Besides the surge of asylum cases, Tinubu and his team assist clients with green cards and applications for citizenship and Deferred Action for Childhood Arrivals (DACA), working with the New York State Office for New Americans and community organizations in Queens and Brooklyn.

Asylum clients must be living with HIV, because of grant requirements, but GMHC’s other immigration services are free to all, regardless of HIV status.

Credible Fear

To gain aslyum, a person must demonstrate that they’ve been persecuted or credibly fear persecution in their native country because of their race, religion, nationality, political opinions, or membership in a particular social group, such as being LGBTQ. This is an eligible social group for asylum, Tinubu said, because the characteristics are immutable.

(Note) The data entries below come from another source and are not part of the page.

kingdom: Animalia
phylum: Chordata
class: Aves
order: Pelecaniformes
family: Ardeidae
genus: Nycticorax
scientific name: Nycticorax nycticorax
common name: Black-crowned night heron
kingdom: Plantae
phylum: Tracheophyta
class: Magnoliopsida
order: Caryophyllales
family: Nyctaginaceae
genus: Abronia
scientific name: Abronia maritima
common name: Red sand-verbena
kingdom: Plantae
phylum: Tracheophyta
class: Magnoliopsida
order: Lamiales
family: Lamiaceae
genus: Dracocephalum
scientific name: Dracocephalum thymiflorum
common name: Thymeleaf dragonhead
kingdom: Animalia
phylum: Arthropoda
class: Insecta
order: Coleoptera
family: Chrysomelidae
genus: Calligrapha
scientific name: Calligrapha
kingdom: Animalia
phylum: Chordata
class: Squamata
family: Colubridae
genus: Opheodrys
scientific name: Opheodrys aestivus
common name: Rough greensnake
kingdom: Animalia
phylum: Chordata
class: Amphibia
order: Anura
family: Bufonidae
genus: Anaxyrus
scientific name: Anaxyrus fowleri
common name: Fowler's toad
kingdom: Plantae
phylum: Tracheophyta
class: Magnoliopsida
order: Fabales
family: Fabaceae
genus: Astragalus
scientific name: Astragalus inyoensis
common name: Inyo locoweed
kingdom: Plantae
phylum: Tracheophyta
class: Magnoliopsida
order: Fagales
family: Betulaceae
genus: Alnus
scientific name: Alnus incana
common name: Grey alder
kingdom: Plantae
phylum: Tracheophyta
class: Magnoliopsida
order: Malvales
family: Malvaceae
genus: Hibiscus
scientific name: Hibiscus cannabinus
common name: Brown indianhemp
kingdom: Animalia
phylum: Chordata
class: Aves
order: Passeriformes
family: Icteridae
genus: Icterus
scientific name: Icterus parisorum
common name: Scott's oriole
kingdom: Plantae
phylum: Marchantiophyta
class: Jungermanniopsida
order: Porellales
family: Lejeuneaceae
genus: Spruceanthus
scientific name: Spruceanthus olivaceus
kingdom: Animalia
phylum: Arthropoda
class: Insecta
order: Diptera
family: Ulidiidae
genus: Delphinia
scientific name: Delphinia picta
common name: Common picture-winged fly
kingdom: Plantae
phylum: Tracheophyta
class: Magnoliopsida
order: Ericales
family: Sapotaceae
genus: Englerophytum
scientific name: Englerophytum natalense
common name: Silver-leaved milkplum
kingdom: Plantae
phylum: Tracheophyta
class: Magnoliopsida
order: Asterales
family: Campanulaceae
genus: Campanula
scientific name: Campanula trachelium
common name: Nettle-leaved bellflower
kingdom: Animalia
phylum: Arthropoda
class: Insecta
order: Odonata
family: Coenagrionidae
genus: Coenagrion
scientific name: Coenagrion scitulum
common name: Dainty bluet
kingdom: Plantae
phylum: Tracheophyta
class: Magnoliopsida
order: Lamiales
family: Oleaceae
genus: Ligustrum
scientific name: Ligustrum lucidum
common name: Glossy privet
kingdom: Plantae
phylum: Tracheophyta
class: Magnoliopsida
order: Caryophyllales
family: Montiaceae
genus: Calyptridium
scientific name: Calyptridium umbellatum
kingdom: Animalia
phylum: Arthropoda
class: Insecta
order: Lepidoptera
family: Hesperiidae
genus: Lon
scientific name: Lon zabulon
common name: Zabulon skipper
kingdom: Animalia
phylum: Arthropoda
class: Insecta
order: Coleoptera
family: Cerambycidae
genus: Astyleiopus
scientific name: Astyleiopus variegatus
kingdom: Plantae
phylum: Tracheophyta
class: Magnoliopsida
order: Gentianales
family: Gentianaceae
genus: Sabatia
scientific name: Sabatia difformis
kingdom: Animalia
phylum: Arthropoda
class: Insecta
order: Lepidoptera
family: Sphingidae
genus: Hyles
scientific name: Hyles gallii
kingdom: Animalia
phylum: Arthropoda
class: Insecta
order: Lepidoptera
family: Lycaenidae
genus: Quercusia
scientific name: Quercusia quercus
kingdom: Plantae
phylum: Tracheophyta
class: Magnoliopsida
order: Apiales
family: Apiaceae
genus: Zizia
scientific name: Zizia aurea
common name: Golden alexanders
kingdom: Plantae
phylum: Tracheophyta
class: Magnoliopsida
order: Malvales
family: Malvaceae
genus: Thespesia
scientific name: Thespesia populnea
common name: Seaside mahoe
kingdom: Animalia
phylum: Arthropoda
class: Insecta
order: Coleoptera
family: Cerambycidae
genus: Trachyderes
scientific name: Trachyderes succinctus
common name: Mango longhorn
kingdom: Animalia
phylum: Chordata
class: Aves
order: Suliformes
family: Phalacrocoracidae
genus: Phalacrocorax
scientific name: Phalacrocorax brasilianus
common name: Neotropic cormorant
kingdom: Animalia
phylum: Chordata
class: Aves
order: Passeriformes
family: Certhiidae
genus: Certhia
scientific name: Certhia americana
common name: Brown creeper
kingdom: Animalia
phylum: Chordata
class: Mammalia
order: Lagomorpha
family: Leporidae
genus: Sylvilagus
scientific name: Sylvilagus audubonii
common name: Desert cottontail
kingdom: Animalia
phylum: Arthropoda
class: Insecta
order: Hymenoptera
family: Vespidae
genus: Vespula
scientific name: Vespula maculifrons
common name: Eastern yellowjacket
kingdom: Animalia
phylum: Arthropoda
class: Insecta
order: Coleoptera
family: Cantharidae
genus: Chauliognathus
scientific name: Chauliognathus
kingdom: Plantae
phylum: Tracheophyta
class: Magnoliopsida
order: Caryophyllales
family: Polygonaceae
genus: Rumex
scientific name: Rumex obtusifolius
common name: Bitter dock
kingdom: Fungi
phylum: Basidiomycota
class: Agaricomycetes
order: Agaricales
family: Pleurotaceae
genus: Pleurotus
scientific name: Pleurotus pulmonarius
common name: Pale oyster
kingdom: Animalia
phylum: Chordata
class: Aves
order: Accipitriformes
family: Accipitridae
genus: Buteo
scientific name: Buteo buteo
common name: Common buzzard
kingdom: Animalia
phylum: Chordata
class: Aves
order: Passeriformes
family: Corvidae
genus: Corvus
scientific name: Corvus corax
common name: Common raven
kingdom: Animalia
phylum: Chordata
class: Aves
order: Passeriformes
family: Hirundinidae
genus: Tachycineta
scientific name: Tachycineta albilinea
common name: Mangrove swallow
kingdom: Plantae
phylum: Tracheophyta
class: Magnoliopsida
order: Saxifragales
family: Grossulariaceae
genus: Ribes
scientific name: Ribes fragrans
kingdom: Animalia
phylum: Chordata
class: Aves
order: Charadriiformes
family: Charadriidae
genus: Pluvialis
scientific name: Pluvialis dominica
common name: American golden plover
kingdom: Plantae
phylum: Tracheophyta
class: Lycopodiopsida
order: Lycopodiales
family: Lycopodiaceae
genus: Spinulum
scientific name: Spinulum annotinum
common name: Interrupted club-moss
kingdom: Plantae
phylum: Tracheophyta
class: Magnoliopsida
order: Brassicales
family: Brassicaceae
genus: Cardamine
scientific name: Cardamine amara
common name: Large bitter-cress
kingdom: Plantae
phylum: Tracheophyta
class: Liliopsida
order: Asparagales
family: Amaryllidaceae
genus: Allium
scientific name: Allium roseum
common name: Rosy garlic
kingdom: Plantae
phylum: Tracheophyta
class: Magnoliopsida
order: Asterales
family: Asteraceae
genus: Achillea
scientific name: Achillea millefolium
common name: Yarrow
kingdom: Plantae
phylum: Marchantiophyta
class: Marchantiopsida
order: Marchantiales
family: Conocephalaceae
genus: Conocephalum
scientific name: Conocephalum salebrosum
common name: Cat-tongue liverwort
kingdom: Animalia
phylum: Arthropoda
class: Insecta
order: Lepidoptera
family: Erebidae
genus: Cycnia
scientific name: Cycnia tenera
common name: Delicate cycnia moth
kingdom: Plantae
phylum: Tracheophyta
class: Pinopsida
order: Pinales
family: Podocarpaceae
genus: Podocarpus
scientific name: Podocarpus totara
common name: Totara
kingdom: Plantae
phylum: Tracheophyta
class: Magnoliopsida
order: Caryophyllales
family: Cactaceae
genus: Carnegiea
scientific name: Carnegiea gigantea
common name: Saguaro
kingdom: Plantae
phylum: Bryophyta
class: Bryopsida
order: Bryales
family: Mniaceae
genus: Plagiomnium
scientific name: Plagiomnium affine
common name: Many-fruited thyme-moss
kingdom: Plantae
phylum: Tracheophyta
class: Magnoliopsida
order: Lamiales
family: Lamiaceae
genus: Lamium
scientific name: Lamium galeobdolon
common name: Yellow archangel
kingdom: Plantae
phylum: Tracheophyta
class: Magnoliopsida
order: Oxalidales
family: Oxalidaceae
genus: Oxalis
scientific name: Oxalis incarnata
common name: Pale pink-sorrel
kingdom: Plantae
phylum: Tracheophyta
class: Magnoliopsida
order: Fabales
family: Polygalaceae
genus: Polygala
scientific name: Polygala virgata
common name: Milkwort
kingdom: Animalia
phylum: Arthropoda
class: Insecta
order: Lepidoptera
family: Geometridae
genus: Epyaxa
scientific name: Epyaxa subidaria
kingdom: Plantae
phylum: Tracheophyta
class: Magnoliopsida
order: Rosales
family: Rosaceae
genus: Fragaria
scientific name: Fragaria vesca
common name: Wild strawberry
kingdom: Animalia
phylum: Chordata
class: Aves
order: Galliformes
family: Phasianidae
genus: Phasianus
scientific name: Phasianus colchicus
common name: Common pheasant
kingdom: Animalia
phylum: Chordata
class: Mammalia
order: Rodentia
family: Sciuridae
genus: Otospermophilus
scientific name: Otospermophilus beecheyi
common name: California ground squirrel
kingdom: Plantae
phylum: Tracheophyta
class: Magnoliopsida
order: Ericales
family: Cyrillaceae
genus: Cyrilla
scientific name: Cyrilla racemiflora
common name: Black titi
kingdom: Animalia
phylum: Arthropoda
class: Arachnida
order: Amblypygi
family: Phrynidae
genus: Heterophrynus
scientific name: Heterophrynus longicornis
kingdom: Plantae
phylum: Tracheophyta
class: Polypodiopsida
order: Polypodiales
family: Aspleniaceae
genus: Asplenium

“If you’re gay, you’re gay,” he said. “You can’t change that.”

To win asylum for a client, “we have to make a solid argument” to a federal asylum officer or immigration judge, Tinubu said. “Discrimination alone is not enough.”

“When you see it, you know–when someone has been arrested or physically attacked because of their sexual orientation. It has to be so consistent and egregious that either the government or society–or both–are treating this person differently and punishing this person because of who they are,” he said.

Such persecution is often accompanied by discrimination, such as being denied employment.

Jamaica, which Time magazine has called “the most homophobic place on Earth,” has an anti-sodomy law that criminalizes sex between men, punishable by up to 10 years in prison. Another law prohibits any type of physical intimacy between men and carries a prison sentence of up to two years.

There are also frequent reported incidents of harassment and violence from homophobic gangs and police, who have wide leeway in enforcing the anti-LGBTQ laws.

While Russia does not have any laws criminalizing sexual relations between men, it is illegal to distribute LGBTQ-positive materials, termed “propaganda about nontraditional sexual relations,” via media, internet, advertising, literature, or film.

In both countries, same-sex marriage is not legal and same-sex couples can’t adopt children. Neither Jamaica nor Russia has any anti-discrimination protections for sexual orientation, gender identity or expression.

GMHC also represents Latin American immigrants, but most whom its legal team talks to are not eligible for asylum, Tinubu said. “They say they want a better life. When we probe more, it turns out they are economic refugees.”

Beyond Asylum Claims

Asylum cases referred to GMHC often are already before the New York Immigration Court, because the Department of Homeland Security has initiated removal proceedings, Tinubu said.

Asylum seekers can also make what’s called an affirmative claim by applying for asylum through U.S. Citizenship and Immigration Services. An asylum officer will conduct a “credible fear” interview and either grant asylum or refer the case to the New York Immigration Court for further review.

Tinubu and his team help asylum seekers obtain work authorization, health insurance, housing and other benefits while their cases are being decided, by establishing that they are “residing under the color of law” in the United States. That means DHS is aware of their presence and is not actively trying to deport them.

A client can gain employment authorization for up to two years while an asylum application is pending, Tinubu said, as long as they are in lawful immigration status or have parole.

For medical care, GMHC’s Advocacy Department connects asylum clients with the New York State AIDS Drug Assistance Program (ADAP), which covers health insurance premiums and medications for people living with HIV. It can also connect them with New York City’s HIV/AIDS Services Administration (HASA) for Medicaid coverage, rental assistance, cash and food stamp benefits, as well as housing services agencies.